L'influence du droit de l'Union Européenne sur les règlements des petits litiges transfrontaliers en France


Exposé Écrit pour un Séminaire / Cours, 2015

31 Pages, Note: 14 Punkte


Extrait

Inhaltsverzeichnis

INTRODUCTION

I. LES CONDITIONS D'OUVERTURE DU REGLEMENT DES PETITS LITIGES
A. La relation avec le droit interne et avec d’autres instruments de l’Union
B. LE CHAMP D’APPLICATION DU REGLEMENT

II. LA PROCEDURE DU REGLEMENT DES PETITS LITIGES
A. LA MISE EN ŒUVRE DE LA PROCEDURE
B. LE DEROULEMENT DE LA PROCEDURE

CONCLUSION

TABLE DES MATIERES

BIBLIOGRAPHIE ET LISTE DES MATERIAUX

Introduction

Le nombre de transactions transfrontalières dans l’Union européenne impliquant des consommateurs augmente rapidement. Le nombre de consommateurs de l’Union participant à des transactions transfrontalières a plus que doublé entre 2002 et 2012. Cependant, la valeur individuelle de ces transactions reste relativement faible. Près de la moitié d’entre elles sont inférieures à 100 euros.[1] Comme les transactions nationales, les transactions transfrontalières ne produisent pas toujours le résultat souhaité par les deux parties. De nombreux litiges peuvent ainsi naître. Si ceux-ci ne peuvent être résolus à l’amiable, le créancier peut choisir entre l’abandon de sa créance ou le lancement de procédures en justice. Toutefois, le coût et les charges liés aux procédures civiles ordinaires ont souvent un effet dissuasif. C’est la raison pour laquelle certains États membres de l’Union européenne ont instauré des procédures simplifiées pour les petits litiges. Ainsi, 21 États membres disposent d’une forme de procédure civile simplifiée pour les petits litiges. Le montant maximal d’un litige considéré comme « petit » varie fortement d’un pays à l’autre : est compris comme « petit » un litige entre 600 euros en Allemagne et 25000 euros aux Pays-Bas, avec une moyenne de 4400 euros.[2] Cependant, ces procédures, qui sont souvent efficaces pour des litiges nationaux, sont inadaptées aux litiges transfrontaliers[3], d’une part parce que la partie étrangère ne connaît pas les lois et les procédures du for et d’autre part parce qu’il existe un besoin de traduction et d’interprétation.

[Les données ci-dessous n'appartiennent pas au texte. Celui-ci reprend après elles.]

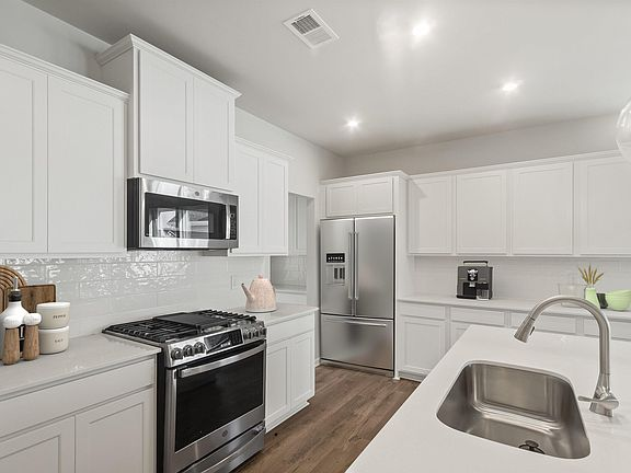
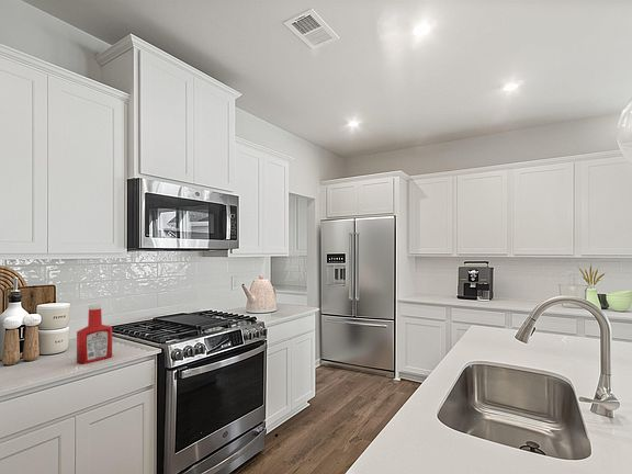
+ soap bottle [76,303,113,365]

Afin de combler cette lacune, le législateur européen a adopté la procédure européenne de règlement des petits litiges (ci-après « PERPL ») par le règlement (CE) no 861/2007 (ci-après « règlement ») qui s'applique dans tous les États membres, à l'exception du Danemark, depuis le 1er janvier 2009. Les dispositions se trouvent aux articles 1382 à 1391 du Code de procédure civile française et aux §§ 1097 et s. du Zivilprozessordnung allemand (ZPO). La procédure peut se substituer aux procédures civiles nationales existantes dans le cadre des litiges transfrontaliers, mais elle ne les remplace pas et n'harmonise pas les procédures civiles nationales. Elle coexiste parallèlement à celles-ci. Le règlement prévoit des formulaires types et une assistance gratuite, ce qui permet de traiter les demandes par écrit en supprimant la nécessité de se déplacer pour les audiences, ainsi que la nécessité d’être représenté par un avocat. De plus, le règlement encourage l’utilisation de moyens de communication à distance, ce qui réduit le coût et la durée de la procédure.

Cependant, le règlement reste encore méconnu et sous-utilisé. Son champ d’application est très restreint et le plafond du montant est faible. Ainsi, a été mise en place une proposition de modification du règlement en vue de son amélioration, pour qu’il puisse mieux profiter aux consommateurs et aux entreprises, et en particulier aux PME.

En outre, d’autres règlements existent qui régissent des litiges transfrontaliers, comme le règlement Bruxelles I bis[4] concernant la compétence judiciaire, la reconnaissance et l’exécution des décisions en matière civile et commerciale ou les règlements Rome I[5] et Rome II[6] qui concernent la loi applicable en matière contractuelle et extracontractuelle. De plus, le droit de l’Union prévoit certains outils pour recouvrer une créance transfrontalière outre la PERPL, notamment le titre exécutoire européen (TEE)[7] et la procédure européenne d’injonction de payer[8].

Le but de tous ces règlements est d’améliorer et de simplifier l’accès à la justice en accélérant le règlement des petits litiges transfrontaliers et en réduisant son coût. De plus, la suppression de la procédure exequatur facilite l’exécution de la décision judiciaire. Il conviendra donc d’examiner dans un premier temps les conditions d’ouverture du règlement des petits litiges (I.), pour se pencher ensuite sur la procédure du règlement des petits litiges (II.) en expliquant les difficultés qui peuvent apparaître et en se concentrant, le cas échéant, aux spécificités du droit français et allemand.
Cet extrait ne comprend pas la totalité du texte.